Op het einde van je les hoort de beginsituatie anders te zijn! (want hebben tegen dan al
bijgeleerd!)
“Ieder onderwijsleerproces kent een vertrekpunt en een te realiseren doelstelling. Normaliter
bestaat er een kloof tussen dit doel en de beginsituatie van de leerlingen. Door middel van het
onderwijsleerproces wil men de kloof overbruggen.”
Beginsituatie DOEL
Onderwijsleerproces
Onderwijsleersituatie
1) Mens- en maatschappijbeeld
Als wij mensen maatschappijbeeld hebben waar dat het
eigenlijk heel normaal is dat ouderen zo veel mogelijk nog
zelfstandig gaan worden, gaat ook wel meespelen in de zaken
die jij als therapeut met die ouderen wil of moet gaan bereiken.
2) Algemene doelen
Bv.

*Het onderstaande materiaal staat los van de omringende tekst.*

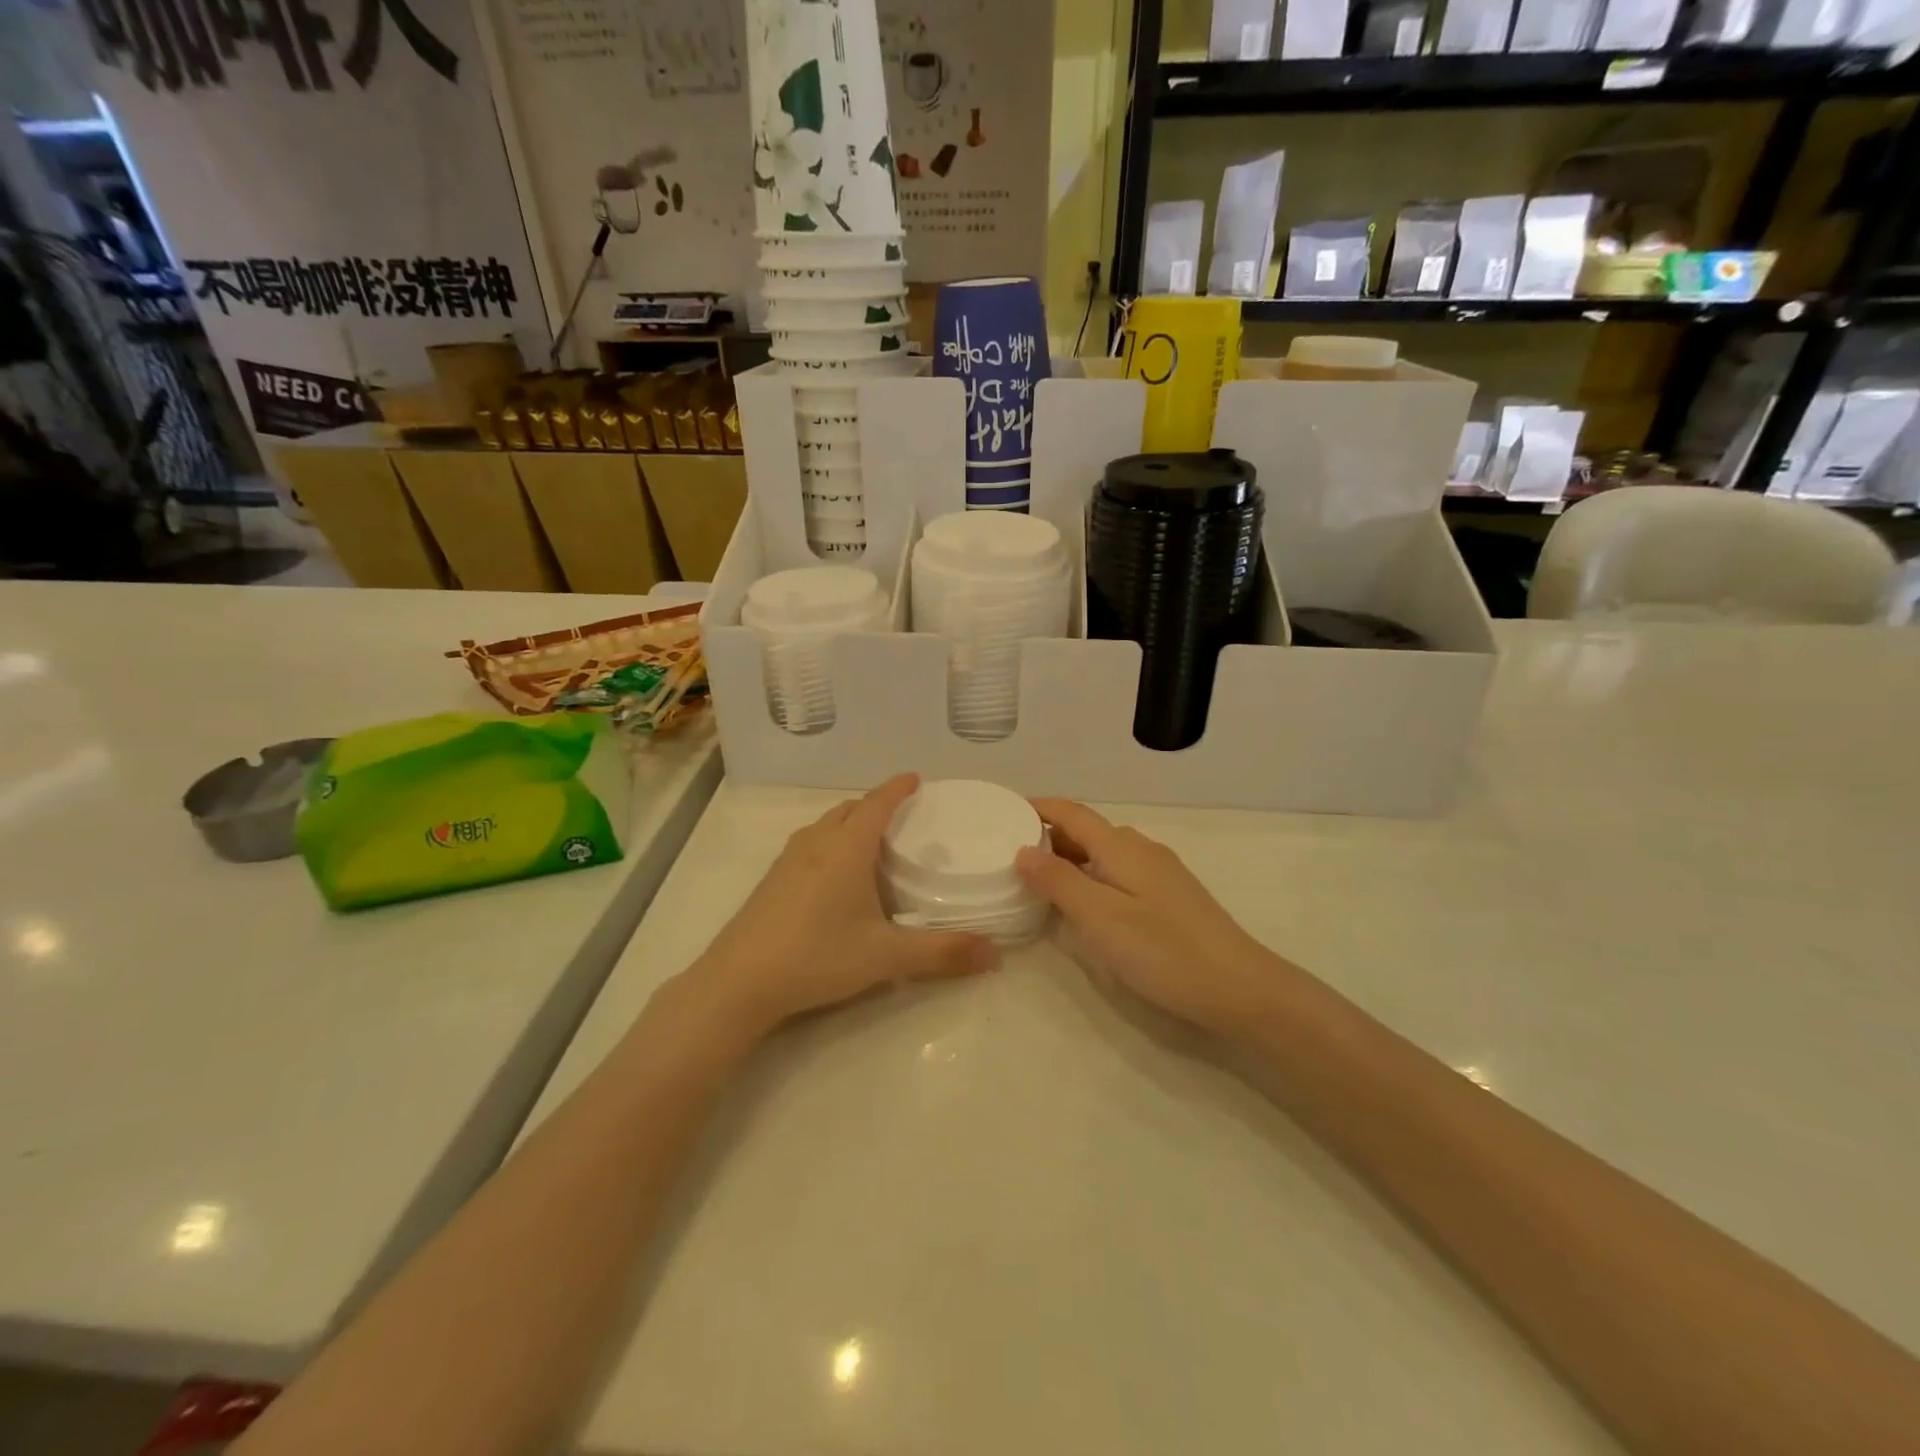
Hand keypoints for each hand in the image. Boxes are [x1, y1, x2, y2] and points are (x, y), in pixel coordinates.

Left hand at [680, 775, 998, 1042]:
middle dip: (875, 806)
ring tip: (872, 845)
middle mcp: (816, 843)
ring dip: (849, 824)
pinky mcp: (771, 881)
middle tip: (902, 819)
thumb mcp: (886, 956)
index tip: (916, 778)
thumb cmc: (818, 955)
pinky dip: (830, 844)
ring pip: (825, 827)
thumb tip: (996, 954)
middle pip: (849, 810)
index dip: (898, 788)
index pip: (877, 803)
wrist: (739, 982)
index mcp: (846, 847)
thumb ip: (942, 952)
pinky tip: (835, 879)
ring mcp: (788, 860)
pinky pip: (809, 845)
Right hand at [1016, 799, 1281, 1038]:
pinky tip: (1085, 904)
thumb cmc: (1163, 950)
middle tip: (1011, 855)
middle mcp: (1141, 849)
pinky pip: (1119, 873)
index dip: (1039, 808)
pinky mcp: (1170, 897)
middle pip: (1087, 831)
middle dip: (1049, 836)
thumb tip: (1022, 850)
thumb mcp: (1100, 917)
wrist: (1240, 988)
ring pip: (1104, 853)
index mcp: (1122, 846)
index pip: (1072, 813)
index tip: (1005, 811)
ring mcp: (1160, 873)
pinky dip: (1092, 876)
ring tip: (1040, 880)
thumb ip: (1059, 881)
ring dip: (1070, 858)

Ervoor zorgen dat een ouder persoon nog zelfstandig kan blijven wonen na een heupfractuur
3) Doelen
Bv. Werken aan evenwicht, kracht, lenigheid, … zodat het oudje kan blijven alleen wonen
ASPECTEN die de beginsituatie mede bepalen
Materiaal
Groepssfeer
Accommodatie
Groepsgrootte
Achtergrond / beperking leerlingen
Motivatie + zelfstandigheid
Leerstijl
Positie in de groep
2
,INDELING beginsituatie
1 / Indeling volgens middelen / tijd / mensen / ruimte
2 / Indeling volgens constante factoren / actuele gegevens van groep en van de
individuele kinderen
Constante factoren :
A) Lesgever
= Jouw kennen/kunnen als lesgever
Eigen kunnen (sterktes/zwaktes) / Pedagogische kwaliteiten / Organisatorische kwaliteiten /
Ervaring / onderwijsvisie / Leerstijl (zie verder) / …
B) Aard en samenstelling van de groep
Groepsgrootte / Leeftijd / Sociaal milieu / Belevingswereld / Buitenbeentjes / Leerstijl / …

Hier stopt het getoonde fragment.